June 22, 2010
We are now in the fifth day of a hospital stay for an unknown illness. Finding a diagnosis has been complicated by the inability of Lauren to tell us how she feels. After numerous blood tests, four chest x-rays, and a CAT scan, we finally received an answer late yesterday – pneumonia.
Yesterday was increasingly scary as Lauren was pasty pale, wouldn’t eat and was so very tired, sleeping all day. By six o’clock in the evening I was getting a little panicky. She was just so deeply asleep. She’s never like that. It took the nurse and I a good five minutes to get her eyelids to flutter. But, her vitals were all good. She must just be exhausted.

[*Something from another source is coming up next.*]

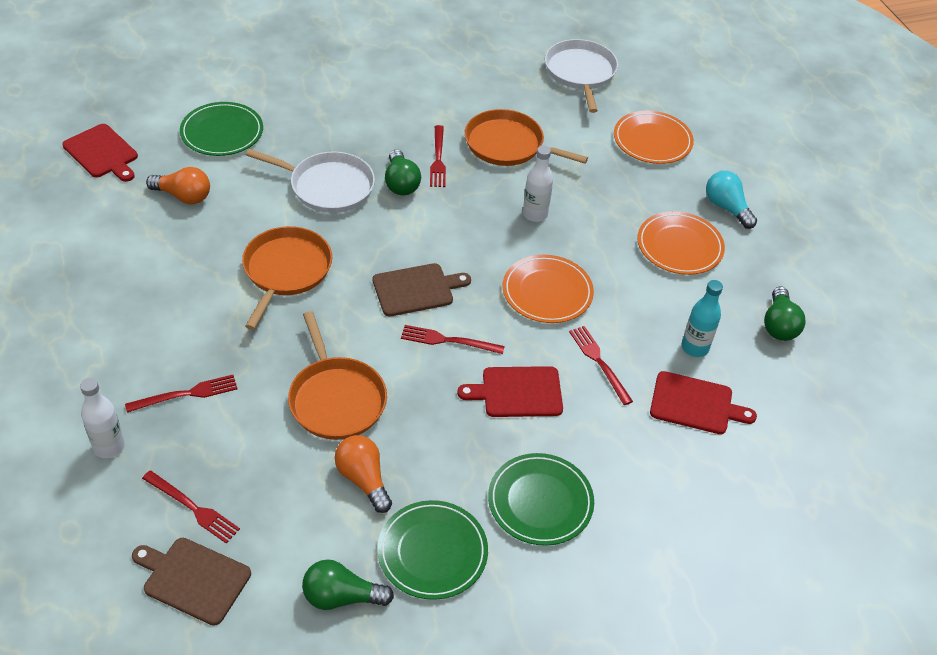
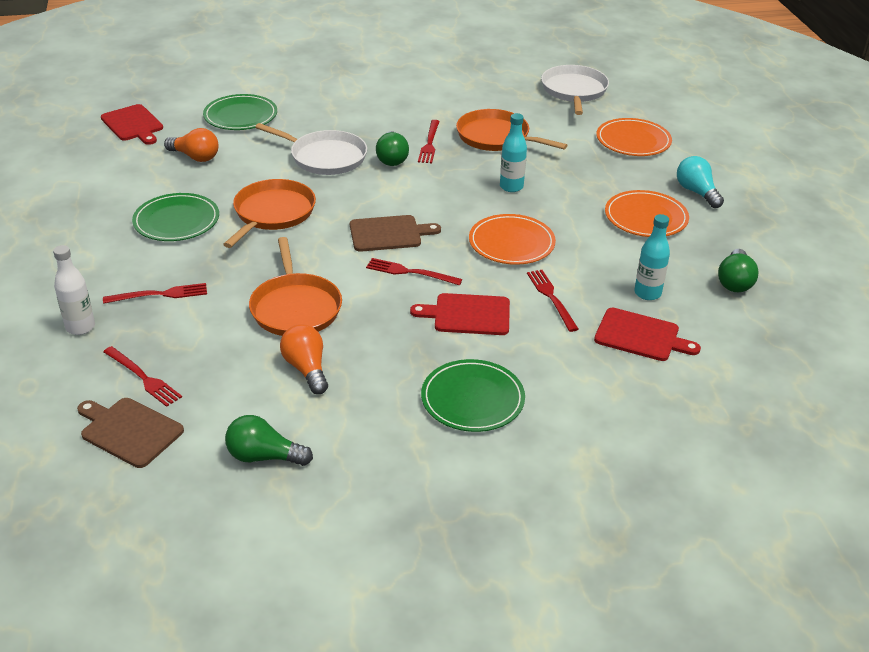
camera: 10 degrees right, 10 degrees down
(432, 552) = (359, 429): green plate -> green plate (176, 221)
(535, 214) = (511, 187): white bottle -> turquoise bottle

About 8:30PM she woke up and ate a container of yogurt. An hour later she was back to sleep.
Today she seems brighter and stronger but still tired. Me, too. Of course, it doesn’t help that the garbage bins in the room must be noisily emptied at seven in the morning, while we are both still sleeping, after a night interrupted by vitals checks, diaper changes, and coughing. But that is the norm for a hospital stay – it’s often a terrible place to be sick. Thankfully, Lauren was put in pediatrics by the kind doctor who admitted us. It is quieter here and the nursing more understanding and available. It has not been a terrible place to be but has felt safe and supportive through the many uncertainties we have encountered in the last few days.
The trend toward using hospitalists during hospital stays, rather than your own primary doctor ,results in many, many recitations of Lauren’s history. We’ve seen four pediatricians and three infectious disease doctors in the last five days. Of course, Lauren is an interesting subject to them with her very rare disorder. I’m usually pretty good at doing a concise and pertinent history, but my stressed and sleep-deprived self is having a hard time wrapping her tongue around the various technical terms that describe Lauren’s many challenges. I’ve been having these “out of body” type experiences where I know I’m mixing up the words in the sentence, but have no idea how to unjumble them to form a coherent thought. I was able to get a few decent hours of sleep last night, crawling into bed with Lauren at one point rather that jumping up and down from my cot to check on coughs and moans and fever. So, today I am able to put these few sentences together to let you know that it looks like we may, at last, be improving, and now just need to reach the point when the doctors feel it is safe for Lauren to return home.